Quels facteurs déterminent le coût de l’assurance ?

Tout d’abord, le montant emprunté sans doute impacte la cotisation d’assurance. L’assurance elle-même est calculée en pourcentage du capital emprunté. En outre, il faut tenir compte des types de garanties. Certes, le coût de l’assurance emprunteur sera plus élevé si on souscrit des garanties qui couvres plus de risques (comme assurance chômage). Les risques liés à l’âge et à l’état de santé augmentent également la prime d’assurance. Evidemment, les personnes plus âgées ou ceux qui ont des antécédents médicaux paieront plus. Certaines pathologies ainsi que les métiers dits à risque donnent lieu aux surprimes.
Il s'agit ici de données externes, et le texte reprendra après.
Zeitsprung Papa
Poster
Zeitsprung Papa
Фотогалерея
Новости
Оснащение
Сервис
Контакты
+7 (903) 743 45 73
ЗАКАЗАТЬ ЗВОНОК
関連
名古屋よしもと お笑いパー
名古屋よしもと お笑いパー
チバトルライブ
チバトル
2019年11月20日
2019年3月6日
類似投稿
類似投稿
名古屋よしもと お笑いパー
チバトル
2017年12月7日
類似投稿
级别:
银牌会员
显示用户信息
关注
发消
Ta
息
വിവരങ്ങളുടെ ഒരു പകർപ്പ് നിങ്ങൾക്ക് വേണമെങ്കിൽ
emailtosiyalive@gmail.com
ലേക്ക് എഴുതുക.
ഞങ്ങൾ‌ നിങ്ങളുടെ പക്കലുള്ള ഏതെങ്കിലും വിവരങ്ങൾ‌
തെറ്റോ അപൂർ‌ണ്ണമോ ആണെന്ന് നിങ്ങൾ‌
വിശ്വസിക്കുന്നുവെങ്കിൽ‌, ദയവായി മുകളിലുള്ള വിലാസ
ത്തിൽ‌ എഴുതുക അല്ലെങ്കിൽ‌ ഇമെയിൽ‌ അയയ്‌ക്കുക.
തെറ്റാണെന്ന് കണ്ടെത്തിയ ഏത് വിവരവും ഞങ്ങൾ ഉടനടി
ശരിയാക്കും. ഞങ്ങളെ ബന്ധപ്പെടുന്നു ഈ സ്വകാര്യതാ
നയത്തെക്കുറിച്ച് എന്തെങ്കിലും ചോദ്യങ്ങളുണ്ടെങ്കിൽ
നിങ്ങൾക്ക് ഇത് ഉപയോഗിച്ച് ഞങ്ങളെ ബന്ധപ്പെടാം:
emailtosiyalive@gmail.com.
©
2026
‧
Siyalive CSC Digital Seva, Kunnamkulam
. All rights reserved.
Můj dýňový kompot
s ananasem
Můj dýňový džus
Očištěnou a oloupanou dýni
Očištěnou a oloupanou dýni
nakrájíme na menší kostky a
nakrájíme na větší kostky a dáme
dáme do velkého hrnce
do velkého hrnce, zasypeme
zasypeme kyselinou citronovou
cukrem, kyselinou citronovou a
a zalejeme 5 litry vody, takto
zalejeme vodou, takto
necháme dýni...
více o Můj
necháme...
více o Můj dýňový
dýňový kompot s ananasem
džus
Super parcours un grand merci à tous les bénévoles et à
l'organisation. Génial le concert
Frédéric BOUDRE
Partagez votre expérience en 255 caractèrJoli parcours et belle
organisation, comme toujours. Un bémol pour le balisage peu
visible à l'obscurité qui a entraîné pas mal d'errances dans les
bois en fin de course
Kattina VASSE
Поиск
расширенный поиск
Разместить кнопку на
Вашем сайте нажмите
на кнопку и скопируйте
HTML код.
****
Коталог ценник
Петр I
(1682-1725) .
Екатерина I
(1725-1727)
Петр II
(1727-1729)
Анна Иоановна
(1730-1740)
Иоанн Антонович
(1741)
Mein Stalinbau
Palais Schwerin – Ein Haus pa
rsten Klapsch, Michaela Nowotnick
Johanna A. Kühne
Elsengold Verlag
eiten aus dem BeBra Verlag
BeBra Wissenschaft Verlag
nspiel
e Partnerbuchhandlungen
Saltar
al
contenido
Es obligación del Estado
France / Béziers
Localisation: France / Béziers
Or, l’assureur peut proposer des exclusions.

Taux d’usure

Dans le but de protéger les emprunteurs des abus bancaires on définit un taux effectif global maximal pour différents types de prêts qui ne peut pas être dépassé. Par exemple, actuellement le taux d’usure pour les crédits immobiliers d’une durée comprise entre 10 et 20 ans est de 2,67 %. Pour les crédits de plus de 20 ans ce taux s’élève à 2,77 %. Alors, le surcoût d’assurance peut entraîner le dépassement du taux d’usure et conséquemment le refus de crédit immobilier. Cela concerne particulièrement les emprunteurs exerçant des profession à risque, ceux qui font du sport dangereux, les seniors. Il est donc indispensable de comparer les offres pour trouver la solution d’assurance la plus intéressante.